*** Opening of SUPPLIED ENTRIES ***

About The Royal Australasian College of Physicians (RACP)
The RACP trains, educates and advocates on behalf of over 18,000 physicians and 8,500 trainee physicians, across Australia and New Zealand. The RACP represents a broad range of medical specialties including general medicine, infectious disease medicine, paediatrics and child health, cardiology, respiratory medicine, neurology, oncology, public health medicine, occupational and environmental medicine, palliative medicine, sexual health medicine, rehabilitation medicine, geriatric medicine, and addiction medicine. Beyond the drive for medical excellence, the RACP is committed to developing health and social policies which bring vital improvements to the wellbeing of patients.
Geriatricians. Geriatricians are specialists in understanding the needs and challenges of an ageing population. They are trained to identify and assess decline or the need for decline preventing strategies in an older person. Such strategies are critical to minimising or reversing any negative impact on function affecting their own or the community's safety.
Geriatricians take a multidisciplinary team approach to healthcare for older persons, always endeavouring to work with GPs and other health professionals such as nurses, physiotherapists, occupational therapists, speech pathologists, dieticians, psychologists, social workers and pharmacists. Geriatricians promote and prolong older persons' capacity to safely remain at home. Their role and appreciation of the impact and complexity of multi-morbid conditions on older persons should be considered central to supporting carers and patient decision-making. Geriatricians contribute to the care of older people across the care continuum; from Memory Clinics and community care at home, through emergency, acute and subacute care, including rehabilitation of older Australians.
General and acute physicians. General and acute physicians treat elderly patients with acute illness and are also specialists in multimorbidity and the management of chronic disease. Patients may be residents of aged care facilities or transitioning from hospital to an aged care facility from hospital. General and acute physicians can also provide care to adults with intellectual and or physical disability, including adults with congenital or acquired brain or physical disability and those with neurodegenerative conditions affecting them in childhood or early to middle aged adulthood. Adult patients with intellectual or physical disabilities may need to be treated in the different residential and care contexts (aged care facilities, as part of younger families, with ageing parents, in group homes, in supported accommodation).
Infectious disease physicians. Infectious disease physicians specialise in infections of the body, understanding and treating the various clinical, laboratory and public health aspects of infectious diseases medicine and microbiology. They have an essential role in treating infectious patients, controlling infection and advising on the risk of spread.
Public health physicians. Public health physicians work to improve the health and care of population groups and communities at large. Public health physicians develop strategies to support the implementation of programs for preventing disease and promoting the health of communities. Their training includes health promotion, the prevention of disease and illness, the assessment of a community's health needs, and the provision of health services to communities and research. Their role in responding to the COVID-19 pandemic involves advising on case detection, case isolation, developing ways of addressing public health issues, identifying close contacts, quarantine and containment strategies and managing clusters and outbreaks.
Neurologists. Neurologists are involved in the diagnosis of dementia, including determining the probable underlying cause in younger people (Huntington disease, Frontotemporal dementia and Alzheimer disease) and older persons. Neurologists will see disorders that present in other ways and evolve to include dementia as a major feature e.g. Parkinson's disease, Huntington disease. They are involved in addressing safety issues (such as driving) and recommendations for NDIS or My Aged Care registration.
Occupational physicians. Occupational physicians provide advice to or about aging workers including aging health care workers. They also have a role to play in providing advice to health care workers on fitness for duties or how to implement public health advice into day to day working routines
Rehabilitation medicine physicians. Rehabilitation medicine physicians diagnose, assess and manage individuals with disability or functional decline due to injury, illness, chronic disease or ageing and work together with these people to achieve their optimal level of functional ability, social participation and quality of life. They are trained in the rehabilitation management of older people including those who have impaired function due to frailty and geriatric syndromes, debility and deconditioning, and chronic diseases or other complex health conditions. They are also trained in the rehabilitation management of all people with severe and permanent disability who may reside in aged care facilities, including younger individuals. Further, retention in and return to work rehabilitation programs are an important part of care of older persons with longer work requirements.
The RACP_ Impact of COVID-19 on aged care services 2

*** Close of SUPPLIED ENTRIES ***

## TASK INSTRUCTIONS
Write each entry out again, exactly as it reads above.

## EXERCISE OUTPUT
About The Royal Australasian College of Physicians (RACP)
The RACP trains, educates and advocates on behalf of over 18,000 physicians and 8,500 trainee physicians, across Australia and New Zealand. The RACP represents a broad range of medical specialties including general medicine, infectious disease medicine, paediatrics and child health, cardiology, respiratory medicine, neurology, oncology, public health medicine, occupational and environmental medicine, palliative medicine, sexual health medicine, rehabilitation medicine, geriatric medicine, and addiction medicine. Beyond the drive for medical excellence, the RACP is committed to developing health and social policies which bring vital improvements to the wellbeing of patients.
Geriatricians. Geriatricians are specialists in understanding the needs and challenges of an ageing population. They are trained to identify and assess decline or the need for decline preventing strategies in an older person. Such strategies are critical to minimising or reversing any negative impact on function affecting their own or the community's safety.
Geriatricians take a multidisciplinary team approach to healthcare for older persons, always endeavouring to work with GPs and other health professionals such as nurses, physiotherapists, occupational therapists, speech pathologists, dieticians, psychologists, social workers and pharmacists. Geriatricians promote and prolong older persons' capacity to safely remain at home. Their role and appreciation of the impact and complexity of multi-morbid conditions on older persons should be considered central to supporting carers and patient decision-making. Geriatricians contribute to the care of older people across the care continuum; from Memory Clinics and community care at home, through emergency, acute and subacute care, including rehabilitation of older Australians.
General and acute physicians. General and acute physicians treat elderly patients with acute illness and are also specialists in multimorbidity and the management of chronic disease. Patients may be residents of aged care facilities or transitioning from hospital to an aged care facility from hospital. General and acute physicians can also provide care to adults with intellectual and or physical disability, including adults with congenital or acquired brain or physical disability and those with neurodegenerative conditions affecting them in childhood or early to middle aged adulthood. Adult patients with intellectual or physical disabilities may need to be treated in the different residential and care contexts (aged care facilities, as part of younger families, with ageing parents, in group homes, in supported accommodation).
Infectious disease physicians. Infectious disease physicians specialise in infections of the body, understanding and treating the various clinical, laboratory and public health aspects of infectious diseases medicine and microbiology. They have an essential role in treating infectious patients, controlling infection and advising on the risk of spread.
Public health physicians. Public health physicians work to improve the health and care of population groups and communities at large. Public health physicians develop strategies to support the implementation of programs for preventing disease and promoting the health of communities. Their training includes health promotion, the prevention of disease and illness, the assessment of a community's health needs, and the provision of health services to communities and research. Their role in responding to the COVID-19 pandemic involves advising on case detection, case isolation, developing ways of addressing public health issues, identifying close contacts, quarantine and containment strategies and managing clusters and outbreaks.
Neurologists. Neurologists are involved in the diagnosis of dementia, including determining the probable underlying cause in younger people (Huntington disease, Frontotemporal dementia and Alzheimer disease) and older persons. Neurologists will see disorders that present in other ways and evolve to include dementia as a major feature e.g. Parkinson's disease, Huntington disease. They are involved in addressing safety issues (such as driving) and recommendations for NDIS or My Aged Care registration.
Occupational physicians. Occupational physicians provide advice to or about aging workers including aging health care workers. They also have a role to play in providing advice to health care workers on fitness for duties or how to implement public health advice into day to day working routines
Rehabilitation medicine physicians. Rehabilitation medicine physicians diagnose, assess and manage individuals with disability or functional decline due to injury, illness, chronic disease or ageing and work together with these people to achieve their optimal level of functional ability, social participation and quality of life. They are trained in the rehabilitation management of older people including those who have impaired function due to frailty and geriatric syndromes, debility and deconditioning, and chronic diseases or other complex health conditions. They are also trained in the rehabilitation management of all people with severe and permanent disability who may reside in aged care facilities, including younger individuals. Further, retention in and return to work rehabilitation programs are an important part of care of older persons with longer work requirements.
The RACP_ Impact of COVID-19 on aged care services 2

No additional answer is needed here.